Le tueur, qui s'est enfui à bord d'une Renault Laguna argentée, a été retrouvé à la suite d'une vaste opération policière utilisant notamment des hélicoptères. 

«Nous avons identifié le tireur grâce aux caméras de l'hôpital, nous avons déployé deux hélicoptères et repéré sa voiture», a indiqué le chef de la police de la région, Tomas Kuzel.

«Lorsqu'un des hélicoptères est descendu vers sa voiture, l'homme s'est tiré une balle dans la tête», a-t-il ajouté.

Le ministre de l'Intérieur Jan Hamacek a précisé que l'homme est mort malgré des efforts pour le maintenir en vie. 

Plus tôt, l'auteur de la fusillade était passé chez lui. «Sa mère a coopéré avec la police. Il est allé la voir, lui a dit qu'il avait abattu des gens et qu'il allait se suicider», a indiqué M. Babis, qui s'est rendu à Ostrava.

La police n'a pas fourni d'indications sur les mobiles de l'agresseur. 

Selon la radio publique, l'agresseur était un maçon habitant la commune d'Opava, près d'Ostrava.

Son patron, Ales Zygula, cité par la radio, a raconté qu'il avait «décidé qu'il était gravement malade et que personne ne voulait le soigner». «Nous avons remarqué un léger changement dans son comportement», a-t-il ajouté. 

L'homme ne figurait pas sur la liste des personnes ayant un permis de port d'arme, a précisé la police, indiquant qu'il a utilisé un pistolet semi-automatique de fabrication tchèque CZ 75.

Il figurait cependant dans les registres de la police pour violence et vol.

«Une immense tragédie»

Pour M. Babis, qui a annulé sa visite de deux jours en Estonie, il s'agit «d'une immense tragédie».

«C'est aussi une chose à laquelle nous ne sommes pas habitués dans notre pays», a-t-il ajouté.

«On m'a dit que les victimes étaient des gens qui attendaient au service de traumatologie, heureusement il n'y en avait pas autant que d'habitude», a-t-il dit. »C'est une catastrophe, je ne comprends absolument pas les motifs de ce jeune homme».

Le président Milos Zeman a adressé un message de condoléances aux familles des victimes. «Je suis avec vous de tout cœur, je pense à vous en cette heure tragique», a-t-il écrit, selon son porte-parole.

Dans l'après-midi, l'hôpital a rouvert ses portes après la fusillade, tandis que la ville d'Ostrava a annoncé qu'elle n'éclairerait pas ses monuments mardi.

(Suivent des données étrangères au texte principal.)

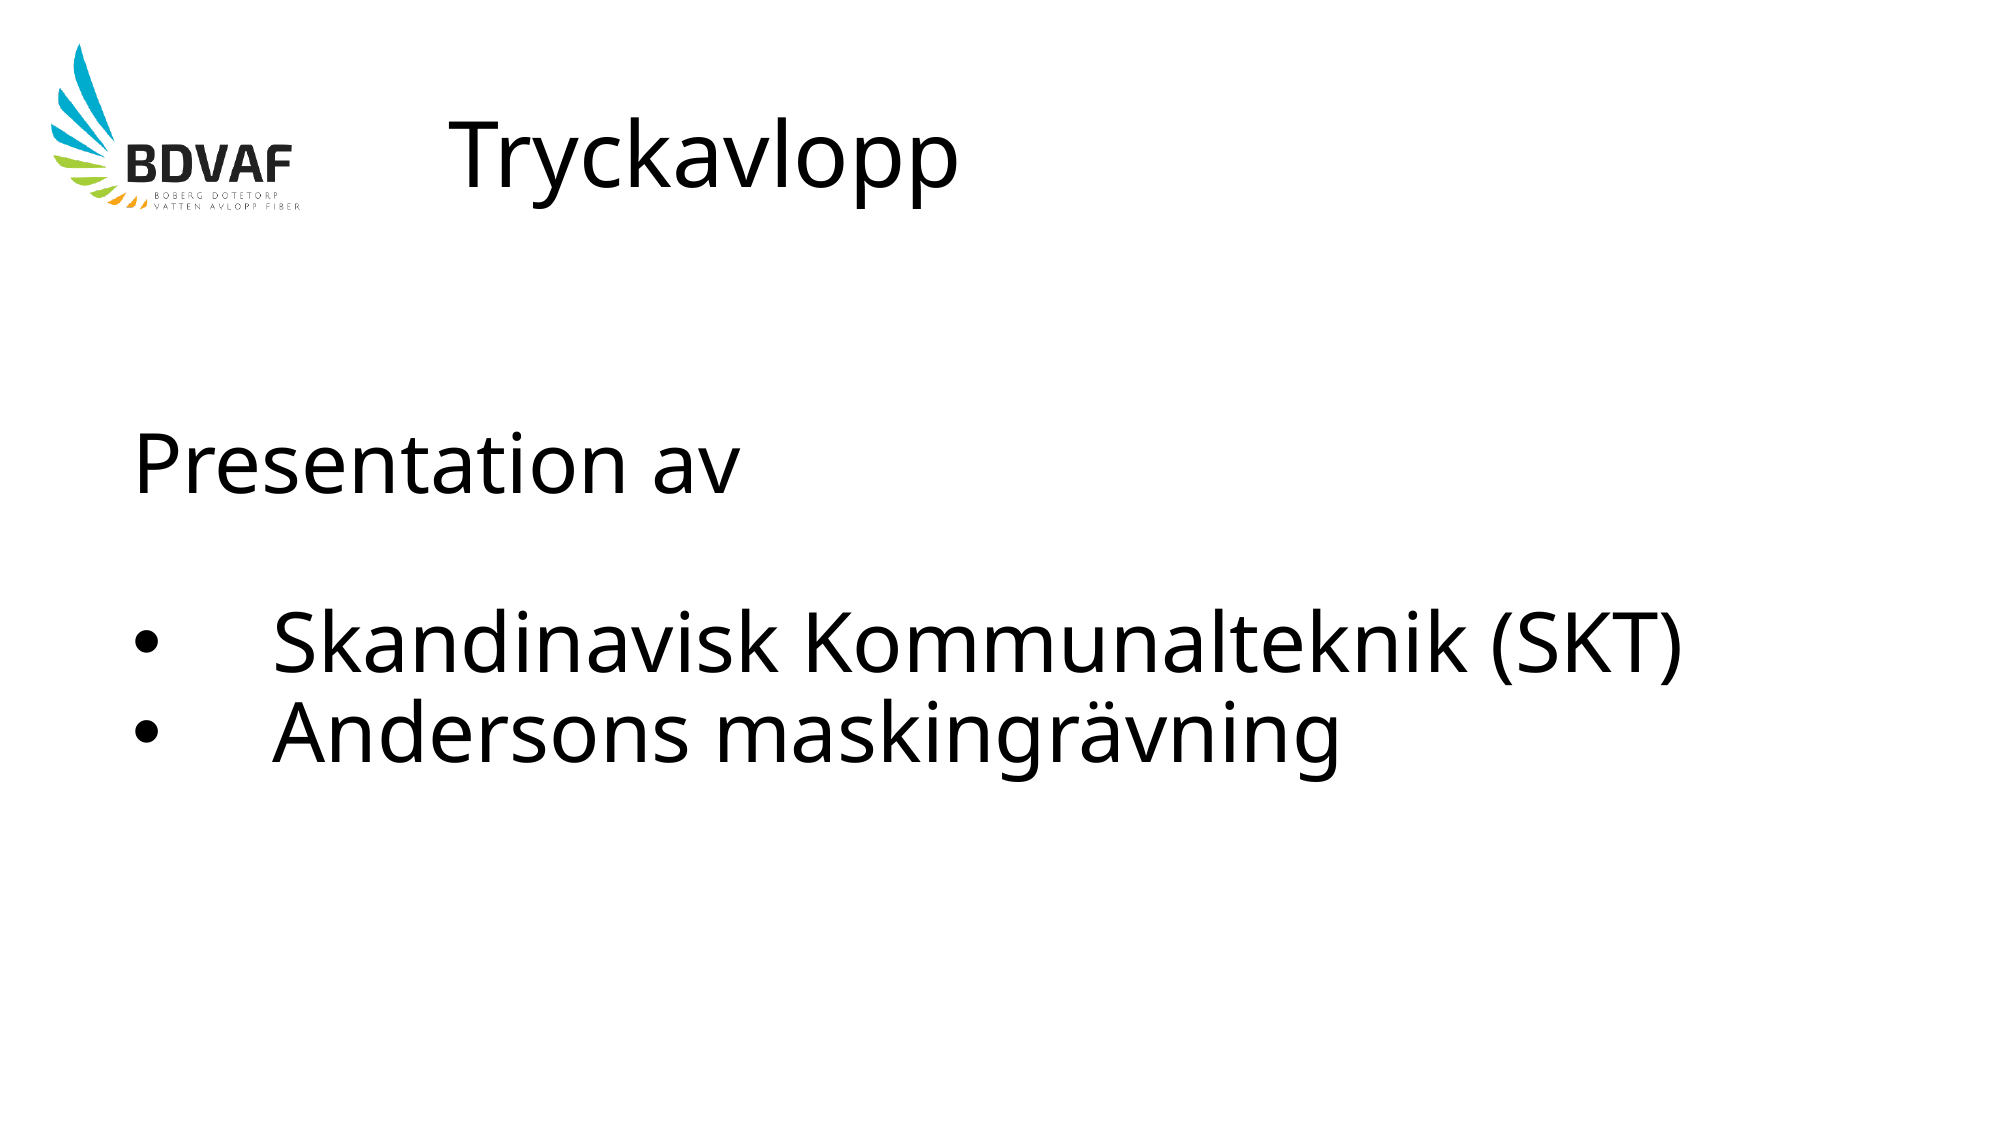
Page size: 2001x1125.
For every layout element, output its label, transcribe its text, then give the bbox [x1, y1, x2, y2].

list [26, 41, 367, 212]
text_box Presentation av Skandinavisk Kommunalteknik (SKT) Andersons maskingrävning [117, 357, 1897, 845]
title Tryckavlopp [433, 59, 1863, 257]
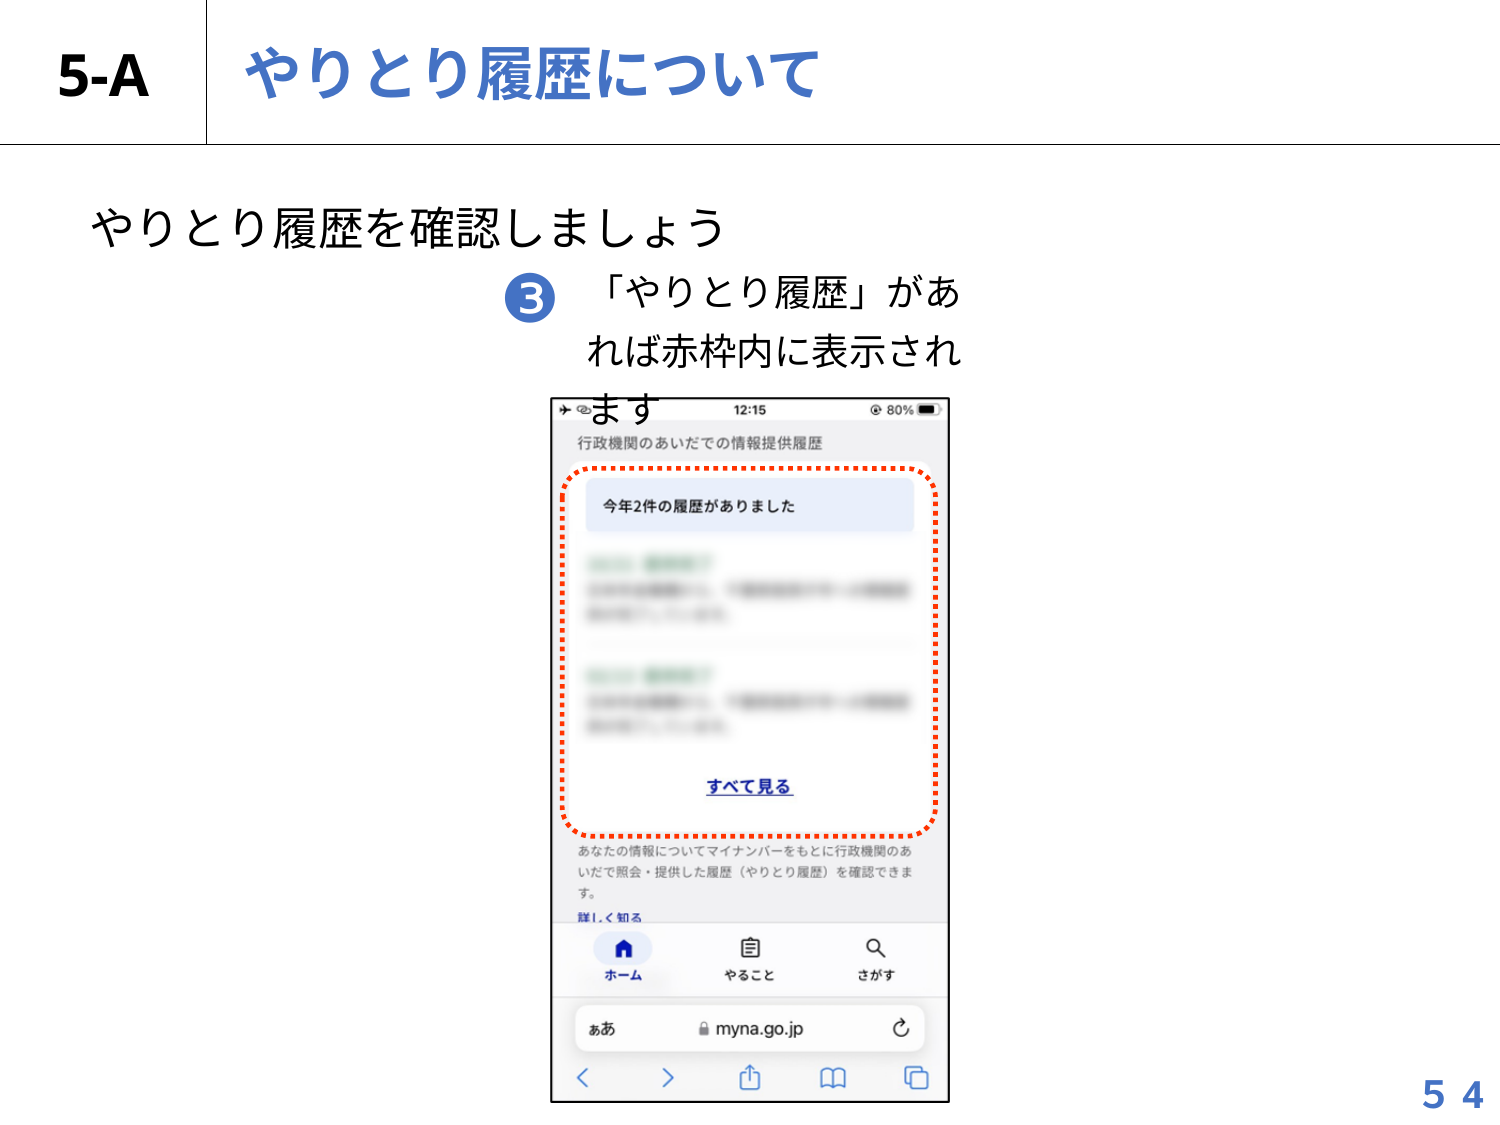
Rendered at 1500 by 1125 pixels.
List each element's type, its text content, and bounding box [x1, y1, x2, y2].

text_box やりとり履歴を確認しましょう [74, 175, 1459, 249]
title やりとり履歴について [228, 36, 1472, 116]
text_box ❸ [486, 249, 563, 343]
text_box 「やりとり履歴」があれば赤枠内に表示されます [571, 249, 1002, 439]
text_box ５4 [1399, 1063, 1500, 1123]
picture [550, 397, 950, 1103]
text_box 5-A [0, 0, 207, 147]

Les fusillades sont rares en République tchèque, pays de 10,7 millions d'habitants membre de l'Union européenne. 

En mars dernier, un patient d'un hôpital de Prague avait tiré sur deux autres patients après une dispute dans une chambre. Un des hommes était décédé.

En février 2015, un client d'un restaurant de la ville d'Uhersky Brod, dans le sud-est du pays, avait ouvert le feu et tué huit personnes - sept hommes et une femme - avant de se suicider.